-------- Source document --------

Homecrashing: When A Homecoming Goes Awry
another gem from EDP Contributing writer Marissa
The idea of ‘home’ has always been something that alluded me. Even after 8 years in California, it was hard for me to call it home. I was settled in and I had a California license to prove it but somehow calling it my home seemed like a betrayal. Being from New England, I was fiercely loyal to my family, friends, and the Patriots. I grew up in a small town and had a friend group that was thick as thieves. Deciding to move away from a loving family and a close knit group of friends wasn’t an easy decision, but I knew it was the right one.
I always knew I wasn’t going to settle down in California, but I never knew when I was moving ‘home.’ After staying in the same apartment for the four years I was in Los Angeles, I was feeling burnt out. When I got the opportunity to travel to Paris, I jumped at it. I figured a change of pace would restore my love for LA, but alas, it did not.
Without another city in mind, it was time to move back to the East Coast. My time on the West Coast provided me with life long friendships that split my heart open to the idea that family extends to your friends. The bonds I created singlehandedly made the move a great decision. #noregrats
As for the trek back to my hometown, in my head, I’m thinking this is about to be a beautiful homecoming.

-------- Extracted data --------

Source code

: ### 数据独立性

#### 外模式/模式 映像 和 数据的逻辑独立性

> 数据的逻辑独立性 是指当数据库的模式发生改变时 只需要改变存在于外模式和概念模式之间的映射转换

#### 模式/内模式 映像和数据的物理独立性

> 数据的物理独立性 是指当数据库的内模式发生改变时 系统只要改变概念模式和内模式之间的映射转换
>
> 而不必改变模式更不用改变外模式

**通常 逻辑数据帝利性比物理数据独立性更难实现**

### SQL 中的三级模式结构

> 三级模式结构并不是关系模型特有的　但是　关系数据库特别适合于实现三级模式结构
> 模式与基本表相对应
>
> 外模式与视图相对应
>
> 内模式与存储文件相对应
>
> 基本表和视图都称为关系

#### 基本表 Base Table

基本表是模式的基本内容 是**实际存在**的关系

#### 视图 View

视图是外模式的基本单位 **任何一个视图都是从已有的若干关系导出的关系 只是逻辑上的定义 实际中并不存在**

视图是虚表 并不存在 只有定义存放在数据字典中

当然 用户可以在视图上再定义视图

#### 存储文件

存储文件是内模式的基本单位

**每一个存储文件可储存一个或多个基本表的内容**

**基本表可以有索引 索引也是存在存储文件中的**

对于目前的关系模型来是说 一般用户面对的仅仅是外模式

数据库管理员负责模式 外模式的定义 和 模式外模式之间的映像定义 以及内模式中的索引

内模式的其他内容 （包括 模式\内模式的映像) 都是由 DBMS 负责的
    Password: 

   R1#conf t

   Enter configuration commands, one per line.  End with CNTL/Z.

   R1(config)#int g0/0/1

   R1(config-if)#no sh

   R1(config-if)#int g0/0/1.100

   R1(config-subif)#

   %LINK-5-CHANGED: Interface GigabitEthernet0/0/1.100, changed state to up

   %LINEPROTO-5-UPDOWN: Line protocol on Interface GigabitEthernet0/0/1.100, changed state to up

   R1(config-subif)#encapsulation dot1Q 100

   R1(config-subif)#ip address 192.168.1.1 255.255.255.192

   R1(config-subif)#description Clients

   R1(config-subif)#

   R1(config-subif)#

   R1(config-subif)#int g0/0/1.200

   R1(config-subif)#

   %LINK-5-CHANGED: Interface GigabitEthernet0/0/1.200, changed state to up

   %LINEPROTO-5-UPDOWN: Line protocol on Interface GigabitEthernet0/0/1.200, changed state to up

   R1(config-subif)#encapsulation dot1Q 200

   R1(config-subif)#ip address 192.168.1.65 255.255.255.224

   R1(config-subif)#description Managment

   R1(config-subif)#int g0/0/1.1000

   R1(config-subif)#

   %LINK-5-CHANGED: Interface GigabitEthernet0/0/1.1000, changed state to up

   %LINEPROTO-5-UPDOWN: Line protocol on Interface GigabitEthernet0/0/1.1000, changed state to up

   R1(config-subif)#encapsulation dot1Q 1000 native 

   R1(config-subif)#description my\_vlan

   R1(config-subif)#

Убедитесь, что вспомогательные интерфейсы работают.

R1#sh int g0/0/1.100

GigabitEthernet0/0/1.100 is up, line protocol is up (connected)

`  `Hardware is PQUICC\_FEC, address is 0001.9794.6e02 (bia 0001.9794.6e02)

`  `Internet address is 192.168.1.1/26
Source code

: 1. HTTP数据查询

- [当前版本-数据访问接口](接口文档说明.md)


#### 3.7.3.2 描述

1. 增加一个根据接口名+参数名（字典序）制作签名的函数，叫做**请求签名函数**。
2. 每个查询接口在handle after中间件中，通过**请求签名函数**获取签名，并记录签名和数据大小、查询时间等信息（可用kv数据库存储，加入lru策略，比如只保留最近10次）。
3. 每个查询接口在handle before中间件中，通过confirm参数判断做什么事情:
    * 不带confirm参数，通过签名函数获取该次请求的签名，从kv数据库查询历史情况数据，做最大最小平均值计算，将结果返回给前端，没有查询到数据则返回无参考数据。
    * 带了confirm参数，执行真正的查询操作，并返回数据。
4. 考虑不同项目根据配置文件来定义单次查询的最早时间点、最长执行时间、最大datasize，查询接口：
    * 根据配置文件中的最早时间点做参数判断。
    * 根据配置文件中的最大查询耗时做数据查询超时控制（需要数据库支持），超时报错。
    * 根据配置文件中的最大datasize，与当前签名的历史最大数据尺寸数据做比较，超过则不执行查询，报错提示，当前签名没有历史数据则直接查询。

--------

◆ Problem statement ◆
Transcribe the homecoming essay from "Without another city" up to and including "a beautiful homecoming.".

◆ Your response ◆
Without another city in mind, it was time to move back to the East Coast. My time on the West Coast provided me with life long friendships that split my heart open to the idea that family extends to your friends. The bonds I created singlehandedly made the move a great decision. #noregrats
As for the trek back to my hometown, in my head, I’m thinking this is about to be a beautiful homecoming.